◆ **Data extracts**
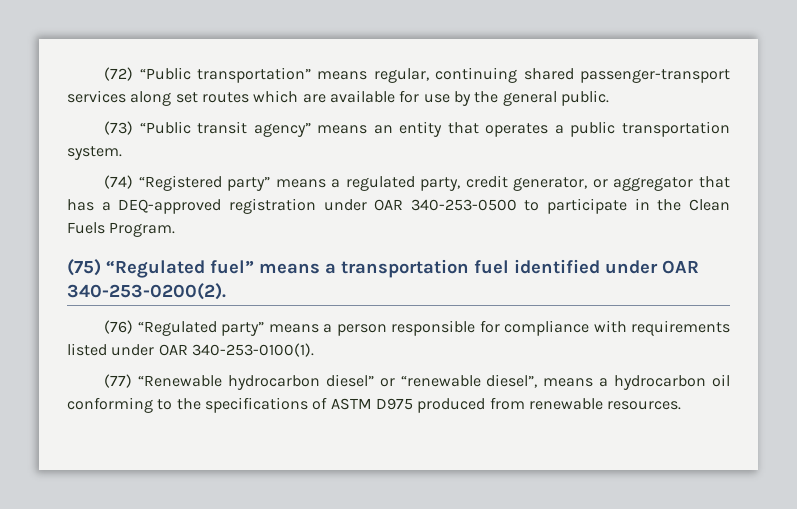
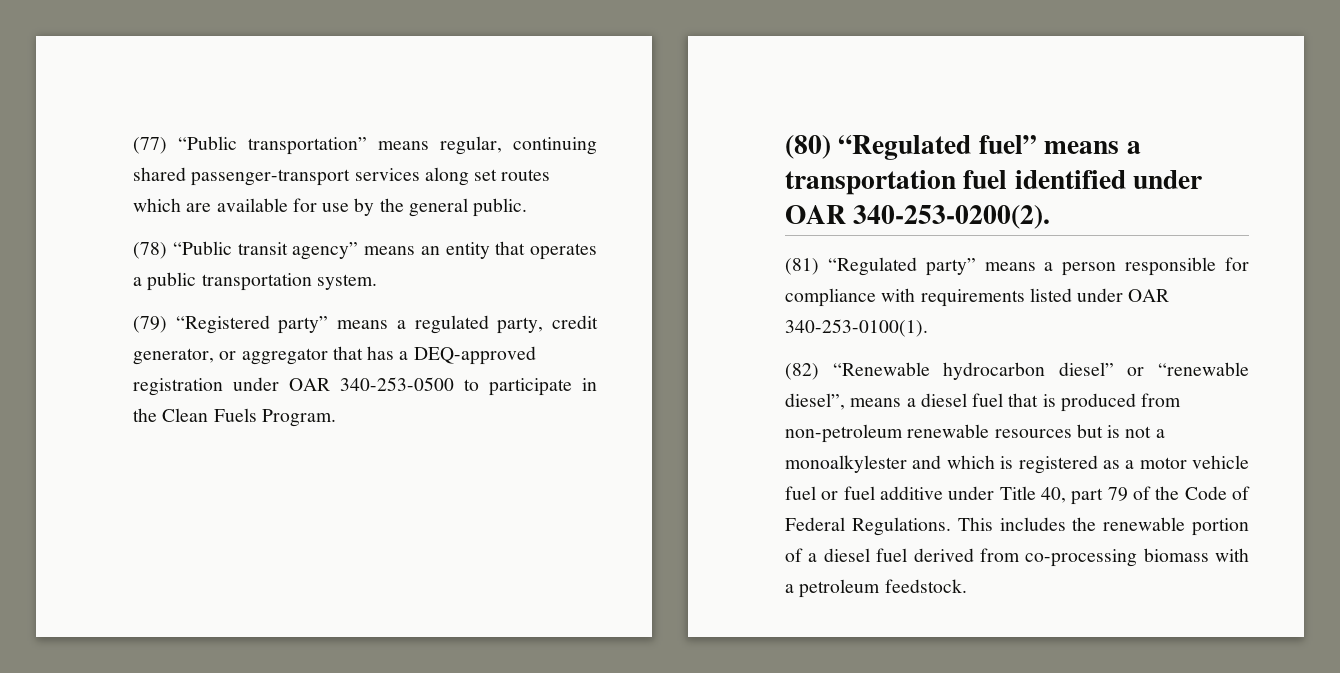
[104,67,134,81] (72) -> [133,137,167,154] (77)
[104,121,134,135] (73) -> [133,242,167,259] (78)
[104,175,134,189] (74) -> [133,316,167,333] (79)
[67,259,101,276] (75) -> [785,135,831,159] (80)
[104,320,134,334] (76) -> [785,258,819,275] (81)
[104,374,133,388] (77) -> [785,363,819,380] (82)
[614,374,730,390] [67,397,682,413] hydrocarbon oil conforming to the specifications of ASTM D975 produced from renewable resources. -> [920,393,1182,412] [785,424,1165,443] [785,455,1249,474] [785,486,1250,505] [785,517,1249,536] [785,548,1249,567] [785,579,967,598] diesel fuel that is produced from non-petroleum renewable resources but is not a monoalkylester and which is registered as a motor vehicle fuel or fuel additive under Title 40, part 79 of the Code of Federal Regulations. This includes the renewable portion of a diesel fuel derived from co-processing biomass with a petroleum feedstock.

◆ **What is needed**
The data must be reproduced exactly, and no picture may appear in the copy.

◆ **Exercise answer**
[104,67,134,81] (72) -> [133,137,167,154] (77)
[104,121,134,135] (73) -> [133,242,167,259] (78)
[104,175,134,189] (74) -> [133,316,167,333] (79)
[67,259,101,276] (75) -> [785,135,831,159] (80)
[104,320,134,334] (76) -> [785,258,819,275] (81)
[104,374,133,388] (77) -> [785,363,819,380] (82)
[614,374,730,390] [67,397,682,413] hydrocarbon oil conforming to the specifications of ASTM D975 produced from renewable resources. -> [920,393,1182,412] [785,424,1165,443] [785,455,1249,474] [785,486,1250,505] [785,517,1249,536] [785,548,1249,567] [785,579,967,598] diesel fuel that is produced from non-petroleum renewable resources but is not a monoalkylester and which is registered as a motor vehicle fuel or fuel additive under Title 40, part 79 of the Code of Federal Regulations. This includes the renewable portion of a diesel fuel derived from co-processing biomass with a petroleum feedstock.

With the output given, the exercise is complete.